Family members dying in  a sci-fi catastrophe. A graphic description of why someone has a prosthetic. Mention of religious anorexia. MC with chronic pain is seeking a cure for her condition (an analogue to fibromyalgia), which drives the plot. Pain is described in detail. Discussion of spiritual hospice work.

Our first book!

The first book we will be discussing is Snare by Racheline Maltese and Erin McRae!

Our first #PolyamBookClub chat will be Saturday 6/15/19

  • 11am PDT
  • 2pm EDT
  • 7pm BST

snare

When Elliot Iverson, a municipal employee responsible for paperwork pertaining to New York City’s vampire population, knocks on the door of the Gramercy warren, he wants only to resolve a clerical error. But a sudden snowstorm, a new friendship, and an ill-advised threesome force Elliot to make some big choices about his own life and death.

 

Content Warnings (highlight to read)

Alcohol use. Sex on the page. Non-consensual biting (framed as accident that has huge consequences, including trapping the MC there for a year). Consensual blood exchange.

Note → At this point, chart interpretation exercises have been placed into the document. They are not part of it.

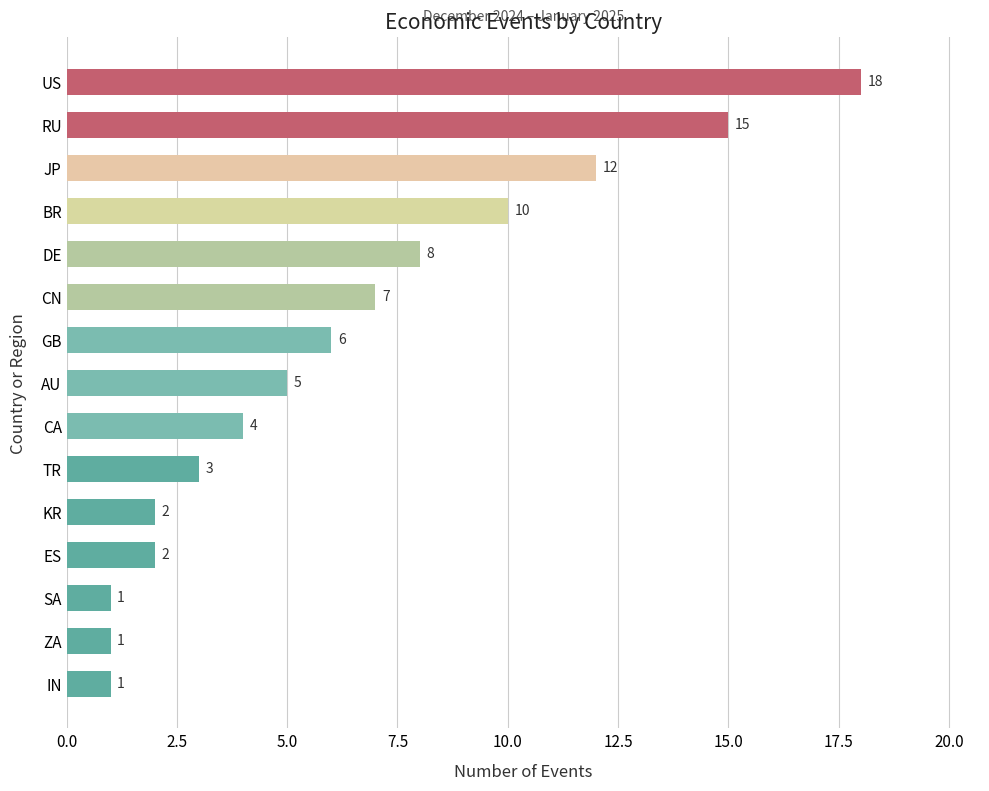

What is the sum of all values?

95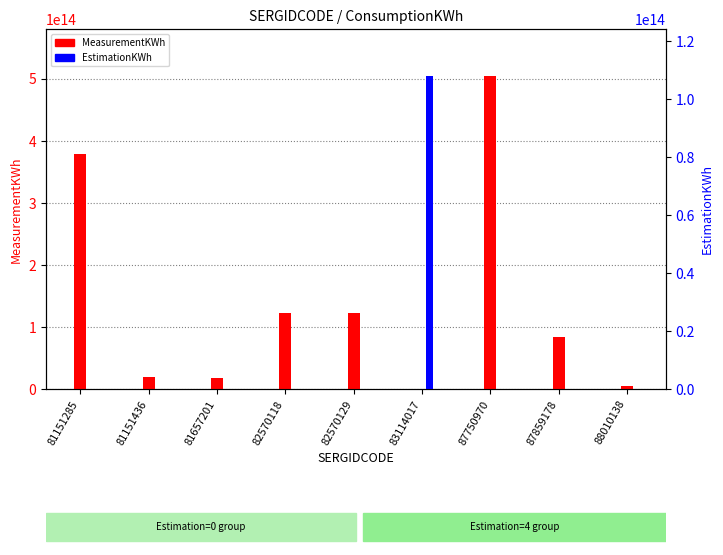

Count the number of data series in this chart.

2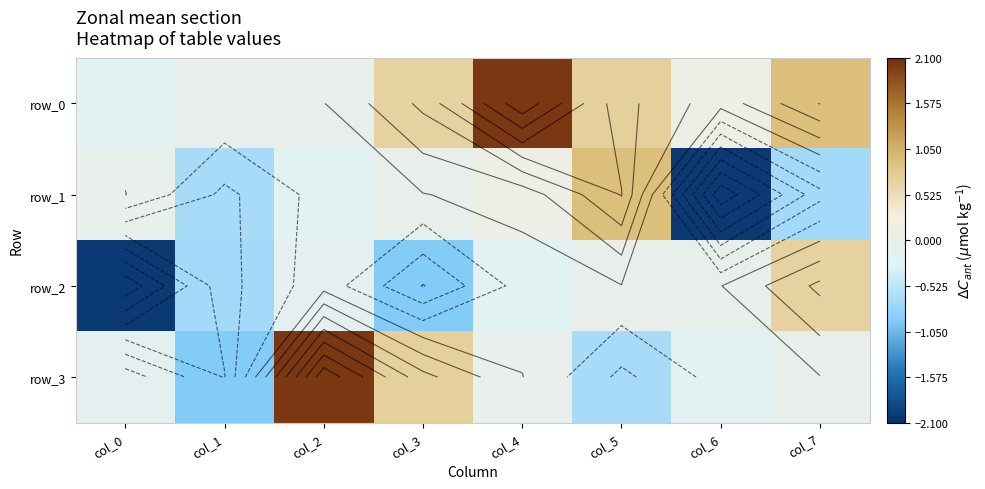

How many data points in row_3 are less than 0?

5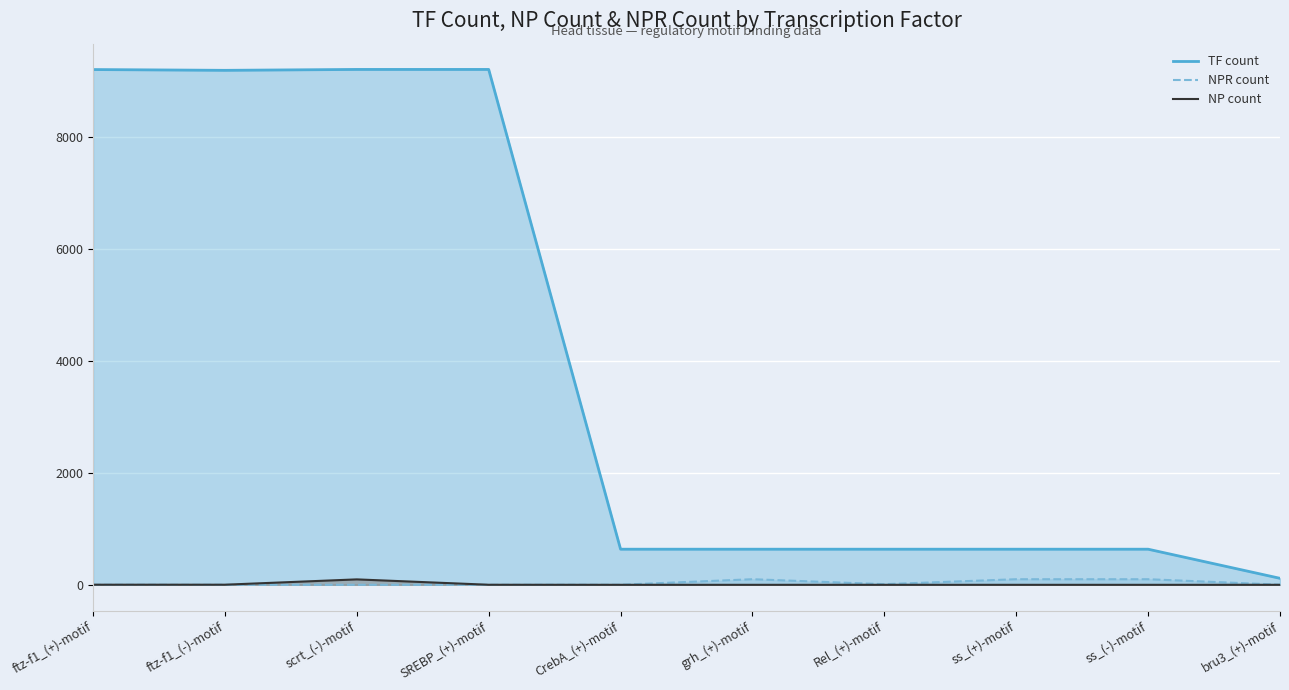

Between ss_(-)-motif and bru3_(+)-motif, which is larger?

ss_(-)-motif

Discussion questions below, highlight to read!

(Some of them are spoilers for the book.)

  • How would you describe the polyamorous relationship(s) in the book?
  • What felt new about the polyamory in this book as compared to other polyamorous fiction you have read? What felt familiar?
  • What about the polyamorous relationships in the book worked for you? What didn’t work for you?
  • What was the role of sex in this story?
  • What did you think of the worldbuilding in Snare?
  • Consent–and lack of consent–is a central issue in this story. What thoughts do you have about how the characters navigated consent in Snare?
  • There are very different dynamics between the individuals in each dyad (pair) in the relationship. How does Eli’s and Matthew’s relationship dynamic differ from Eli’s and Richard’s? Matthew’s and Richard’s?
  • How do you feel about the way Matthew re-starts his relationship with Eli (after Eli has recovered from the bite)?
  • Eli’s first experience of being bitten by a vampire was painful and life-threatening. Why do you think he eventually returned to Richard to ask him to do it again?